§ **DOCUMENT SECTION**:
So, why isn't it more fun? For the same reason it looks so great, Apocalypse is frequently a frustrating mess. The on-screen chaos is, at times, indecipherable. Is that piece of freeway that's jutted outward part of the track? Or an untraversable obstacle? Whoops, before I could figure it out, I exploded. Any number of variations on that theme rear their head throughout the game's various tracks. There are jumps that aren't quite jumps; derelict cars that look like other racers, but aren't; showers of sparks and fire and whatever else that morph into a aesthetically pleasing, yet borderline dysfunctional track environment.
Fun fact: crashing over and over again isn't that much fun, unless you're Burnout, where that's the point. It's not the point here. Success or failure hangs on the thin string of your personal reaction time, in which case, the game's sometimes sludgy controls can actually be a detriment on occasion. If you're the controller-destroying type, somewhere around your umpteenth surprise explosion, you may find yourself attempting to recall some images of a calm blue ocean to avoid another expensive, rage-induced tantrum. Perhaps you can use the game's exceedingly lengthy between-track load times to rub your temples and do a little deep breathing.

§ **TASKS TO CARRY OUT**:
a) Can you summarize the Apocalypse review in two sentences?
b) Would you retype the Apocalypse review between "So, why isn't" and "dysfunctional track environment.", inclusive?

Dataset entries
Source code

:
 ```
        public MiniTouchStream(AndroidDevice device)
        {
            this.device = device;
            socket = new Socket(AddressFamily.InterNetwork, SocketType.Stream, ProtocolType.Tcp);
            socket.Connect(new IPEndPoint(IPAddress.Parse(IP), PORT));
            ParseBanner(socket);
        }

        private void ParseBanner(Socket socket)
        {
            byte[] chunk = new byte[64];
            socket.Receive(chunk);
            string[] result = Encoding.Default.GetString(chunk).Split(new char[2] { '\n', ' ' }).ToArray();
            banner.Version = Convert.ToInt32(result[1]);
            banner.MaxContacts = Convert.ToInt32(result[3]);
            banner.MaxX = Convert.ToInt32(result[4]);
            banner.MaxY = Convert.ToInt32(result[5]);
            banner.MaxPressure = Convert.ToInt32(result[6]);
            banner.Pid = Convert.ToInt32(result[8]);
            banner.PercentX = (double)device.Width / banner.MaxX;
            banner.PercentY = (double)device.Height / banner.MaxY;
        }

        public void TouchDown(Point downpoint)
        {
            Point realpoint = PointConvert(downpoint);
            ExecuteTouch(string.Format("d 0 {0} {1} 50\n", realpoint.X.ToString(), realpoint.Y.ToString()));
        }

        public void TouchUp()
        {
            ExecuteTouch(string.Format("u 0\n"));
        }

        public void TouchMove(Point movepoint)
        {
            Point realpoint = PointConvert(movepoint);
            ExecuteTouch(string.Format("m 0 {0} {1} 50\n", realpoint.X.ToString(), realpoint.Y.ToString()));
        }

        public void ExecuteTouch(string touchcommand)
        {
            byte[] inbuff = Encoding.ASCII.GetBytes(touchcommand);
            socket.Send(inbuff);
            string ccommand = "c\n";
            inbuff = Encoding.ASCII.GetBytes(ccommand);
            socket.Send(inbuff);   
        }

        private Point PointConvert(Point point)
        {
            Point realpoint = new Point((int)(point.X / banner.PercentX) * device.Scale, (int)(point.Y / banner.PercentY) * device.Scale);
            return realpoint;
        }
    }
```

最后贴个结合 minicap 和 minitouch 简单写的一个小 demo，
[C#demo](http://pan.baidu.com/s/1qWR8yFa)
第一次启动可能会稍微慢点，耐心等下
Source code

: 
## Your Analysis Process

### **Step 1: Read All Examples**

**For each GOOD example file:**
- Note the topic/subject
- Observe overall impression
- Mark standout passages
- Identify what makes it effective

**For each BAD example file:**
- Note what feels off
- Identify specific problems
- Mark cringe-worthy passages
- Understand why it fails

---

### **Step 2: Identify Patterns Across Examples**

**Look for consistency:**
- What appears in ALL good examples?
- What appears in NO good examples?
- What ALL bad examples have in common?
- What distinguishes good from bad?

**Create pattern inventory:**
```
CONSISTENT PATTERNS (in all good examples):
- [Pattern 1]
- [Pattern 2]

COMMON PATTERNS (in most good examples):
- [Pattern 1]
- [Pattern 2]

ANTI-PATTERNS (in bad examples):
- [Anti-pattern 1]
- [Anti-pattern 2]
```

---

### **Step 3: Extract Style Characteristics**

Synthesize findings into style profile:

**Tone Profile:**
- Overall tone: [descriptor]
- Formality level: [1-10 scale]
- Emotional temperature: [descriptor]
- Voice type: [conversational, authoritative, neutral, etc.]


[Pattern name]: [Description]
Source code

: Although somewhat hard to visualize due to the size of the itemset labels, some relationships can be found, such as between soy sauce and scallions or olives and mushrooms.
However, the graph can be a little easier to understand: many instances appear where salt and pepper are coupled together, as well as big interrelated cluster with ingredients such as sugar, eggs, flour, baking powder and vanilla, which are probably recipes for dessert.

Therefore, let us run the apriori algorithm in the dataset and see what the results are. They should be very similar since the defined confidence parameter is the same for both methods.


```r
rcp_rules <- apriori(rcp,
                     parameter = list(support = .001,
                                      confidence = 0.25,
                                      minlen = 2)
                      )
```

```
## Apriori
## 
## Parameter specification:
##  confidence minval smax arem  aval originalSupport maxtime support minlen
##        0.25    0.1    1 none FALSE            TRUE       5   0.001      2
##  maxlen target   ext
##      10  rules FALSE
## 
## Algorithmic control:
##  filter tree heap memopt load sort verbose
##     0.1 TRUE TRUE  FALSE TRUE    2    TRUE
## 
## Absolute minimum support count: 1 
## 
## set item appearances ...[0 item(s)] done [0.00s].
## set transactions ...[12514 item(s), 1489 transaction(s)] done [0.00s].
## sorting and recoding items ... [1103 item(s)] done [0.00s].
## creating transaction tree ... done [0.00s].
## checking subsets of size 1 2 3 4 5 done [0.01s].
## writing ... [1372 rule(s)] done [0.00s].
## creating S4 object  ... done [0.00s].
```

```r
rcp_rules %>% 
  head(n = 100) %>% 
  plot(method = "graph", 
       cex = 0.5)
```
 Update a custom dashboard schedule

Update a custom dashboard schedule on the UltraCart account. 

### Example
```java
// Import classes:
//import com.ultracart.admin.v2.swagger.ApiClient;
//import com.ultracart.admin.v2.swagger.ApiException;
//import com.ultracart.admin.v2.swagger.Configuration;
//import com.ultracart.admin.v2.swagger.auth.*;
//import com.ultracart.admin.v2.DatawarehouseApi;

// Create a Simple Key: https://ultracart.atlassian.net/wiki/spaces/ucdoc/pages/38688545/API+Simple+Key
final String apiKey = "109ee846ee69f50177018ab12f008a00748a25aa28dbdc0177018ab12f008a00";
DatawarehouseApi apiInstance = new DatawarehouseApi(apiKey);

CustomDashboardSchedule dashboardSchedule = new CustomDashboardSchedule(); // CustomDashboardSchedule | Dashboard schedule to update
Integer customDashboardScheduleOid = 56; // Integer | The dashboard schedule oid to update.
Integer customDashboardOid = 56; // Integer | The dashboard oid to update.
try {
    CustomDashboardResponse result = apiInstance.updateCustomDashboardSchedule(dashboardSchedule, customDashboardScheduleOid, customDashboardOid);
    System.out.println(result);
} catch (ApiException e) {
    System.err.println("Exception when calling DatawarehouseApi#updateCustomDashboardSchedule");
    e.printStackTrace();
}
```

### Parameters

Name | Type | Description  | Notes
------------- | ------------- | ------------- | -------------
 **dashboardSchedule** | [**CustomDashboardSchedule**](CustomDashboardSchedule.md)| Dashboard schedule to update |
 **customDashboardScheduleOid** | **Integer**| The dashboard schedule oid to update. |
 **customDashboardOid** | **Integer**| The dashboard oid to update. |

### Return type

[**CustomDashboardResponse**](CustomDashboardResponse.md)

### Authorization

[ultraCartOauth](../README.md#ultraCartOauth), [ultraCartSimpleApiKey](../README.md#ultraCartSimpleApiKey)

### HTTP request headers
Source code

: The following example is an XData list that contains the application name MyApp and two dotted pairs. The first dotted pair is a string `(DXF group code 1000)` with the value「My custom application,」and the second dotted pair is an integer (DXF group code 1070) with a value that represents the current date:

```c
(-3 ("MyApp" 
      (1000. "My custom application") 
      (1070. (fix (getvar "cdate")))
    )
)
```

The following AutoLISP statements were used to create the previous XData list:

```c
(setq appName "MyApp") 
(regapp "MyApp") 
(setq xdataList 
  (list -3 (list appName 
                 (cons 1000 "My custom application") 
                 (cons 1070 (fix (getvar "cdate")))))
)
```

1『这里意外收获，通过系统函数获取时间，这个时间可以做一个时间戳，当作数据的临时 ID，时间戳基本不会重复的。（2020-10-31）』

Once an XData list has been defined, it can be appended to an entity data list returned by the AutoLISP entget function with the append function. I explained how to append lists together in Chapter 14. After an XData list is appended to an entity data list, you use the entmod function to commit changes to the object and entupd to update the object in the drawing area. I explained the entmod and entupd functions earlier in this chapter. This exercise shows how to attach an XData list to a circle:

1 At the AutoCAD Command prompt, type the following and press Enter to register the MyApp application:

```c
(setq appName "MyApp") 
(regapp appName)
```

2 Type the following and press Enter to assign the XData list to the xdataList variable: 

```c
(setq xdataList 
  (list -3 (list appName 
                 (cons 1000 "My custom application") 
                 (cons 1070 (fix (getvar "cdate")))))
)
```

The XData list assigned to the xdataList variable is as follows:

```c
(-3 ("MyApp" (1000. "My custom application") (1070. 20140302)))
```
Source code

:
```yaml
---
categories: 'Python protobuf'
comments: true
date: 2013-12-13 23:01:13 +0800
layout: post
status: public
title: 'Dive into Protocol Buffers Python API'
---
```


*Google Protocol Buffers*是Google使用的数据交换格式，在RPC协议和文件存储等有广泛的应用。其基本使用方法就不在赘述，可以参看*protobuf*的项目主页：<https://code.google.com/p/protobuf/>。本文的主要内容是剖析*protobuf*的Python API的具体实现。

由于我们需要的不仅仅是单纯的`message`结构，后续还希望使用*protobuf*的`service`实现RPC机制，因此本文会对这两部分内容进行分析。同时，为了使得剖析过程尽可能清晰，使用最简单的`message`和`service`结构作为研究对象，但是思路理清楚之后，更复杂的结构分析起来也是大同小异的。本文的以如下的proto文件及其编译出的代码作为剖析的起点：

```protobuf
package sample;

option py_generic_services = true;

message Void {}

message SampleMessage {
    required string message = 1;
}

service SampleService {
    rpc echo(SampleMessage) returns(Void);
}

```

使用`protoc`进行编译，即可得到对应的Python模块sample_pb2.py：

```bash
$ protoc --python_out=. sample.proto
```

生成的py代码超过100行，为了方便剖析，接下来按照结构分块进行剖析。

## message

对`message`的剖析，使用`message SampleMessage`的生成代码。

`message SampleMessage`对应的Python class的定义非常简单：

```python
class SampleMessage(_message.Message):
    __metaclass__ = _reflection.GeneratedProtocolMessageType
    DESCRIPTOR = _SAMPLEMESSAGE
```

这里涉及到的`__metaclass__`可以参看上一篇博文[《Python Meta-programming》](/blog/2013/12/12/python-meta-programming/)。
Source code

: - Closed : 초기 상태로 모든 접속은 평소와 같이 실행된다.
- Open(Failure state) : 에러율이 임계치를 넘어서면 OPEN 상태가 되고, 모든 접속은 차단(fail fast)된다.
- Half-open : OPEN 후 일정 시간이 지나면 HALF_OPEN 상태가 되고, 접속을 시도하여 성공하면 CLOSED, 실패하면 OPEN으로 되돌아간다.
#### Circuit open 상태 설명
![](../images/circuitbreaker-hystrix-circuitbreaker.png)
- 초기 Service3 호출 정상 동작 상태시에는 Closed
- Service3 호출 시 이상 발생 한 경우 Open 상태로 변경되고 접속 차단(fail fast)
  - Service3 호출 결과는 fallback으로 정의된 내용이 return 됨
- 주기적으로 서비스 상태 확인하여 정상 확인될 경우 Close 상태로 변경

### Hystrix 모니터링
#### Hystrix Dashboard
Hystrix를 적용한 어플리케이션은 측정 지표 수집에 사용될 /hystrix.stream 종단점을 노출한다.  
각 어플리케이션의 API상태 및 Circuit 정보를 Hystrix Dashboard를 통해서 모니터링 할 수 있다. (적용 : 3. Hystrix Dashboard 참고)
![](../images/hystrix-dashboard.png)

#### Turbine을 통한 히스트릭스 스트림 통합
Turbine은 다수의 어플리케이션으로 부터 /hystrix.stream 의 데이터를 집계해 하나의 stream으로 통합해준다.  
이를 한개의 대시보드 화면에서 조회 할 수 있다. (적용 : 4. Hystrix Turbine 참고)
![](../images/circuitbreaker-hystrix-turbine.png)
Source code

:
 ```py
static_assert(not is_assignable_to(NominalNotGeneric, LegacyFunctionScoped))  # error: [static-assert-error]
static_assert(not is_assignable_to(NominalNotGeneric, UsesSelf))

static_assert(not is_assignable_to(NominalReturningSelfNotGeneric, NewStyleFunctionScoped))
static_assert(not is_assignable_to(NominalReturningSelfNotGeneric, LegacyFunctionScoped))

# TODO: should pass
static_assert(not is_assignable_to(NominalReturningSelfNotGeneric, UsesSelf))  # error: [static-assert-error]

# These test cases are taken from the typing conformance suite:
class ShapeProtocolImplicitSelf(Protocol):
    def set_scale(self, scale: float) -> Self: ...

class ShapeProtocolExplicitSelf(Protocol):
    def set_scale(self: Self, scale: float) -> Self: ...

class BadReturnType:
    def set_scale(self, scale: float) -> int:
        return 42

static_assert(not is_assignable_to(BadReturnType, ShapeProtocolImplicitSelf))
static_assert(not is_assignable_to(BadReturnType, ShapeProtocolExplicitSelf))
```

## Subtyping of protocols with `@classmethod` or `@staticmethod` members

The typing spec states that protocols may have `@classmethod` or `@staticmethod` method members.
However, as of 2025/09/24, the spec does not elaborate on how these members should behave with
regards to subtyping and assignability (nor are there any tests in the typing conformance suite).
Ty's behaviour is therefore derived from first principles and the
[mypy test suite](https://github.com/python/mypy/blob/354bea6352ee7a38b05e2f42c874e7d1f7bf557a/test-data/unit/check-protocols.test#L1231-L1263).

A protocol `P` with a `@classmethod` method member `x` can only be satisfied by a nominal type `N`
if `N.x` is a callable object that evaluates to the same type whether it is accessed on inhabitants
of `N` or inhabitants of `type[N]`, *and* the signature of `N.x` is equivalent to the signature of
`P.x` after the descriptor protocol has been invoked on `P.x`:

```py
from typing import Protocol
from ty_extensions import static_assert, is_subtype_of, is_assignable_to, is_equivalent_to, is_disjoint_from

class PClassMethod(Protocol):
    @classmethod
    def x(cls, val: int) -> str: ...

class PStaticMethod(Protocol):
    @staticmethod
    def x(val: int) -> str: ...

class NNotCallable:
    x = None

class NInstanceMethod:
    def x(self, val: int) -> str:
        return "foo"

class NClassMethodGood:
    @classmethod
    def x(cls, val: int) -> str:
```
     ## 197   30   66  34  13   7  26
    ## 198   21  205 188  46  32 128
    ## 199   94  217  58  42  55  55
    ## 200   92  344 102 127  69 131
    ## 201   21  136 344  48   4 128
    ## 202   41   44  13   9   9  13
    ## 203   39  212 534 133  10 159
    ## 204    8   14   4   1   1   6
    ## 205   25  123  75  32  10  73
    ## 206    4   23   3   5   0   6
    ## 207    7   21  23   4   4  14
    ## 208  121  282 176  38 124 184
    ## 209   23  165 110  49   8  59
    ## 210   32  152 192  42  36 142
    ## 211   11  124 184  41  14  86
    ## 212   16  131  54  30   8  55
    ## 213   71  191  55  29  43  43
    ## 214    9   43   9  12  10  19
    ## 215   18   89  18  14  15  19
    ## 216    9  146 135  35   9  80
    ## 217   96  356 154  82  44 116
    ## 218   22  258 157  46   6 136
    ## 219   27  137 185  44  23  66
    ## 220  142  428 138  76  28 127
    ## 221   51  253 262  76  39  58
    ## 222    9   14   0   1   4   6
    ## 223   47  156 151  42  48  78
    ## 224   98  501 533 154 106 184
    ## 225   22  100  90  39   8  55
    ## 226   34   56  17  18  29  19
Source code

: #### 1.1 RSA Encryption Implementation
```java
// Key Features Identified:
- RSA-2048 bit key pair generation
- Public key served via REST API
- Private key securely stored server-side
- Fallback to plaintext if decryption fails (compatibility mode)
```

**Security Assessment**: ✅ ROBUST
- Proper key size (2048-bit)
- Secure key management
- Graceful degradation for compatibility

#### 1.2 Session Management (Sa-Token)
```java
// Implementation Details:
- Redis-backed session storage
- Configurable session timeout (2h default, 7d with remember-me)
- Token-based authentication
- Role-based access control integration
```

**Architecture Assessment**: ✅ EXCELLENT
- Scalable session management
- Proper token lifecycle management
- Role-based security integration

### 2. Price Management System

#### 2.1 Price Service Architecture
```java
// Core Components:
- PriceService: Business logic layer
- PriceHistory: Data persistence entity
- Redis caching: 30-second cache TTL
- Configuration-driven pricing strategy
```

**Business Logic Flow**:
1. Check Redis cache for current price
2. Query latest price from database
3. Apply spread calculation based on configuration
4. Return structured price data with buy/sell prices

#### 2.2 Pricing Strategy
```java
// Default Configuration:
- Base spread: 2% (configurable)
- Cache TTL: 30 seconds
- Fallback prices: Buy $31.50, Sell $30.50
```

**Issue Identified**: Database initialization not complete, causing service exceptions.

§ **ANSWERS GIVEN**:
a) Apocalypse is frequently a frustrating mess because its chaotic on-screen visuals make it hard to tell track from obstacle, so the player keeps crashing and exploding. Since success hangs on reaction time, the sometimes sludgy controls can be a detriment, and the load times between tracks are exceedingly lengthy.

b)
So, why isn't it more fun? For the same reason it looks so great, Apocalypse is frequently a frustrating mess. The on-screen chaos is, at times, indecipherable. Is that piece of freeway that's jutted outward part of the track? Or an untraversable obstacle? Whoops, before I could figure it out, I exploded. Any number of variations on that theme rear their head throughout the game's various tracks. There are jumps that aren't quite jumps; derelict cars that look like other racers, but aren't; showers of sparks and fire and whatever else that morph into a aesthetically pleasing, yet borderline dysfunctional track environment.